Wealth will be accumulated even more into the hands of a few tycoons and conglomerates, which have been able to weather the pandemic with capital in the bank. Whatever power organized labor had pre-pandemic, it will be destroyed post-pandemic by union-busting and rampant competition for jobs, driving down wages and labor standards.
There is no way of knowing the actual unemployment rate in Cambodia today because even in normal times the majority of workers are in the “informal sector.” But a recent World Bank survey found that while only 10 percent of respondents reported having lost their jobs since the pandemic began, almost half of households reported a major loss in income. Remember, remittances back to the countryside from migrants to the cities was the lifeblood of the rural economy.
Nith Kosal, writing late last month in The Diplomat, argued that economists ought to be more concerned than they are about inflation, which the IMF reckons will be around 3.1 percent in 2021 and 2.8 percent in 2022. The reality is probably different. As Kosal noted, even before the strict lockdowns in March, rice prices in Siem Reap and Preah Sihanouk provinces rose by 33.33 percent and 17.56 percent, respectively, compared with the previous year.
Known as someone who never has a good word to say about the Cambodian government (though in my defense it has more than enough claquers and not nearly enough critics left), it has performed rather well in containing the pandemic. Cambodia’s (current) second-place in Southeast Asia’s vaccination rankings ought to be applauded.
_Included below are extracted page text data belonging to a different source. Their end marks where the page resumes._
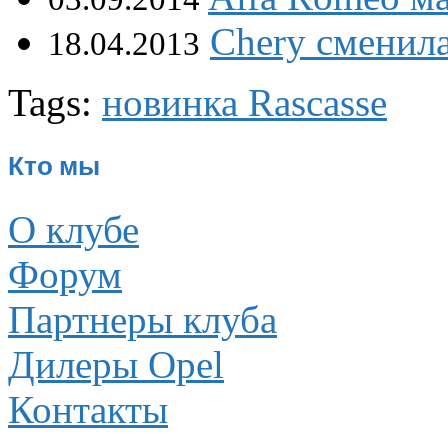
Chery сменил
18.04.2013
Tags:
новинка Rascasse
Кто мы
О клубе
Форум
Партнеры клуба
Дилеры Opel
Контакты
Yet once something like normalcy returns, the authoritarian ruling Cambodian People’s Party (CPP) will have the sort of economic decisions to make that it has never liked making. Does the dovish central bank keep interest rates low, allowing smaller businesses to borrow but also allowing the larger firms to leverage themselves even more? Are tax holidays continued, allowing businesses to reinvest greater revenue but diminishing state coffers for social spending? Many urban workers re-migrated back to the countryside during the pandemic, as jobs dried up in the cities. But once they return, the housing market will be shaken. Do the authorities impose rent controls, which would be a very unpopular decision amongst Cambodia’s rentier middle classes?
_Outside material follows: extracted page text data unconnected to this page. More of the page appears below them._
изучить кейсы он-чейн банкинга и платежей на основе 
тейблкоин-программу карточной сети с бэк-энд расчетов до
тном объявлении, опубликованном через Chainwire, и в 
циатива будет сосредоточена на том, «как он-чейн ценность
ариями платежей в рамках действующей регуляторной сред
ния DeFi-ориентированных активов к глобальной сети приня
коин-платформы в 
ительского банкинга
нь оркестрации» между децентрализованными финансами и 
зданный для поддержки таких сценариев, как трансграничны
The CPP, which without an actual challenger, no longer has a way of knowing how popular or unpopular it is, will face decisions that it rarely likes to make. Especially, that is, with local elections coming in 2022 and a general election in 2023, which will essentially become referenda on Hun Sen’s rule and, perhaps, his dynastic ambitions to hand down power to his eldest son, Hun Manet. A fraught economy, with spiking inequality, runaway capital accumulation, and depreciated working terms, won’t make for a successful campaign for the CPP. The end of the pandemic will surely test the government, which before 2020 had grown rather comfortable overseeing a symbiosis of elitism and populism.